(Annotated element entries)
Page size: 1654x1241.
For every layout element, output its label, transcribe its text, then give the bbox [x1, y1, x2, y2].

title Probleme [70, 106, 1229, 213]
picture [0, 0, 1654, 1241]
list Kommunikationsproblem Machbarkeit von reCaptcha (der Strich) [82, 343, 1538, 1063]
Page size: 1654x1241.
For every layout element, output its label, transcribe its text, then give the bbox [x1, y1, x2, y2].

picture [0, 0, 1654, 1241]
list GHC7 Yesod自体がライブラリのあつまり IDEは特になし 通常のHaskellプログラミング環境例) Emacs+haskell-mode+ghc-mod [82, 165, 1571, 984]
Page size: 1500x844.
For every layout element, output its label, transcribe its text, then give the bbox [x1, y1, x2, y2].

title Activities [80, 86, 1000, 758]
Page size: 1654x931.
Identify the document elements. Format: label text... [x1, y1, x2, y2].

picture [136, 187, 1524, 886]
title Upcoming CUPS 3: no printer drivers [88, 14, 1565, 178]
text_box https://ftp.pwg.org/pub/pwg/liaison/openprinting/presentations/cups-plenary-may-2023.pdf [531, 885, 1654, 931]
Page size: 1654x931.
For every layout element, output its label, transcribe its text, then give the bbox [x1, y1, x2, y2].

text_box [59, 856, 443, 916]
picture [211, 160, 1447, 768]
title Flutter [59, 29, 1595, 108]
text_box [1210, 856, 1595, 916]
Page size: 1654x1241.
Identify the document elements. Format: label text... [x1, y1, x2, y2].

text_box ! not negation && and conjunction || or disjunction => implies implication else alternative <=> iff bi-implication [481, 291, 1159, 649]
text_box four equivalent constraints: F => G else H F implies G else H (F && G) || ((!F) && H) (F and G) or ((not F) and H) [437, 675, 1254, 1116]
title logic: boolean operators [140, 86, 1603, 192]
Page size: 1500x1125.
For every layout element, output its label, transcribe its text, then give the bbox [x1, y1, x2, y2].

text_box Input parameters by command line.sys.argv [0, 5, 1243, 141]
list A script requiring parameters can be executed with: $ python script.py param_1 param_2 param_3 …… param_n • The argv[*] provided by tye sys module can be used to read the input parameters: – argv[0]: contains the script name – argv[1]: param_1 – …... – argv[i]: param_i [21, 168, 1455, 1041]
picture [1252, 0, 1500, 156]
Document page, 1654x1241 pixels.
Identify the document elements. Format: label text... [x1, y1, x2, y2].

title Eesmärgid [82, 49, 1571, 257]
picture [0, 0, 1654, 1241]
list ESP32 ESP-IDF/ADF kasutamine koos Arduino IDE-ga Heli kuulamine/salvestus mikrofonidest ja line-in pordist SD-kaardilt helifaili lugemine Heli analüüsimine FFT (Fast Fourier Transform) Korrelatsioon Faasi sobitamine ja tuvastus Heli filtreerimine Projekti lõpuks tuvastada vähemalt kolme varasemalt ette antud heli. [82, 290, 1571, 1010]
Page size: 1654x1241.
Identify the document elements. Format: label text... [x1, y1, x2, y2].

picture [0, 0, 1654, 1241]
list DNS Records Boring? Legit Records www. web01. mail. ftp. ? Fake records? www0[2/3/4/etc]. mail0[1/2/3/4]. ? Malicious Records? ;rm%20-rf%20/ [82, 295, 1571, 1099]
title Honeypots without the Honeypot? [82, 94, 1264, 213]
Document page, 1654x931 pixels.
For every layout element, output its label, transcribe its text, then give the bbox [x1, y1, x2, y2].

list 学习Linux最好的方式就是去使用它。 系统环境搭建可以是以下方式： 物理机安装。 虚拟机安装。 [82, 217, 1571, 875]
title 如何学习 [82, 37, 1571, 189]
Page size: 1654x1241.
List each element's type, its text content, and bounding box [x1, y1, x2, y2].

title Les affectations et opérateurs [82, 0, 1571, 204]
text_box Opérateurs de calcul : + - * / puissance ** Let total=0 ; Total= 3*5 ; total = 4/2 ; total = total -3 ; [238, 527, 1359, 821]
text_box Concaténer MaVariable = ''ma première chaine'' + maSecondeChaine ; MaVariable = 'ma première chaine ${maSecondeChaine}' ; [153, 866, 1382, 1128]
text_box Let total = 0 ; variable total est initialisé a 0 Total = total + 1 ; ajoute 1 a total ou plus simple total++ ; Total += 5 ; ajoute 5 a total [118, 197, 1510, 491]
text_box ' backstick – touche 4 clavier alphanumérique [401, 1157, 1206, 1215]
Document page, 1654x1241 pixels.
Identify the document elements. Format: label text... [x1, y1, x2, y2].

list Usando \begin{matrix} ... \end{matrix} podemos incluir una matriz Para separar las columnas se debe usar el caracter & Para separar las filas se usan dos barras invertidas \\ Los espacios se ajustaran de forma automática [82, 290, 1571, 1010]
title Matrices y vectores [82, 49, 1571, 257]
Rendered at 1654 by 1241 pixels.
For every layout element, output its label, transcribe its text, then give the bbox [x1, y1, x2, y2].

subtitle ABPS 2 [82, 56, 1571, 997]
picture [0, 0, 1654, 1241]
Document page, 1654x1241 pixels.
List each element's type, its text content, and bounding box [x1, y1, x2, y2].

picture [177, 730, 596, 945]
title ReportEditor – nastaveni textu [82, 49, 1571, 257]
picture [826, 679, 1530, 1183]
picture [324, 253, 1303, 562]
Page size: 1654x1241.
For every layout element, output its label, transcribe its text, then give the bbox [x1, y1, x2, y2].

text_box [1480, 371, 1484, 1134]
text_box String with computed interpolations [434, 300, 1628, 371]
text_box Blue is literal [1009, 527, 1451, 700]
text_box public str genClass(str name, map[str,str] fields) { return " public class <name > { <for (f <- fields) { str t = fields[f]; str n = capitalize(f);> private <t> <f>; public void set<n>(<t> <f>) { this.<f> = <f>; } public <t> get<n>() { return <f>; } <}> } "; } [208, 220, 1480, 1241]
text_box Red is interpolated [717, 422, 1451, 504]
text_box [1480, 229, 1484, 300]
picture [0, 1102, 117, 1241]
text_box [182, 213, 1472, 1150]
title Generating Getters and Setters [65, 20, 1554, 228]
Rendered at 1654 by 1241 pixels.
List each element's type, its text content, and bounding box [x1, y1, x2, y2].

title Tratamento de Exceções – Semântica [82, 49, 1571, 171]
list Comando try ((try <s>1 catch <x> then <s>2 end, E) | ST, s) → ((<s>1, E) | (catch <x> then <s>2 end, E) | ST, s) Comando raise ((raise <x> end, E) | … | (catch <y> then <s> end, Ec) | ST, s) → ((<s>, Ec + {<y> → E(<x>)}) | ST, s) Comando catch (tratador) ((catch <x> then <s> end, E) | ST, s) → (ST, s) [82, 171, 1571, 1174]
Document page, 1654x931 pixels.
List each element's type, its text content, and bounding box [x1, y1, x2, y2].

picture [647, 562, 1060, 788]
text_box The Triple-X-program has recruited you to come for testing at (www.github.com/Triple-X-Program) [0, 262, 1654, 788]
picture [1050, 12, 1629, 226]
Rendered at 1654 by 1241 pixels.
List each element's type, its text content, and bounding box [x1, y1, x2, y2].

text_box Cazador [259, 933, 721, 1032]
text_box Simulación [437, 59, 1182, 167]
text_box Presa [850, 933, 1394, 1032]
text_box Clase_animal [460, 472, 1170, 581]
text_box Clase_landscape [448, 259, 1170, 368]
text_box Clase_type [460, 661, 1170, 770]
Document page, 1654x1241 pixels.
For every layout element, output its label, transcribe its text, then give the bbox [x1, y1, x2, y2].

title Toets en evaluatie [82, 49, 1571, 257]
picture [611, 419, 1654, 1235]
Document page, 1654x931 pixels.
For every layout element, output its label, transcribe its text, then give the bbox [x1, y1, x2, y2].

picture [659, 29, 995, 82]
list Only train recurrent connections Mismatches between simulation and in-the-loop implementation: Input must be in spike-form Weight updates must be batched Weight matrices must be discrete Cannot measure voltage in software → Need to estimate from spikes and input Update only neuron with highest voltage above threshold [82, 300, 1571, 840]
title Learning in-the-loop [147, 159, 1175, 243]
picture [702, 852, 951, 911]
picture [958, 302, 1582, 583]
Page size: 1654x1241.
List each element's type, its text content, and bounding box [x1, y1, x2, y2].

— Short exercise —
Repeat everything from the start of the items down to the line containing "title Activities [80, 86, 1000, 758]", both ends included, without changing a character.

— Written response —
Page size: 1654x1241.
For every layout element, output its label, transcribe its text, then give the bbox [x1, y1, x2, y2].

title Probleme [70, 106, 1229, 213]
picture [0, 0, 1654, 1241]
list Kommunikationsproblem Machbarkeit von reCaptcha (der Strich) [82, 343, 1538, 1063]
Page size: 1654x1241.
For every layout element, output its label, transcribe its text, then give the bbox [x1, y1, x2, y2].

picture [0, 0, 1654, 1241]
list GHC7 Yesod自体がライブラリのあつまり IDEは特になし 通常のHaskellプログラミング環境例) Emacs+haskell-mode+ghc-mod [82, 165, 1571, 984]
Page size: 1500x844.
For every layout element, output its label, transcribe its text, then give the bbox [x1, y1, x2, y2].

title Activities [80, 86, 1000, 758]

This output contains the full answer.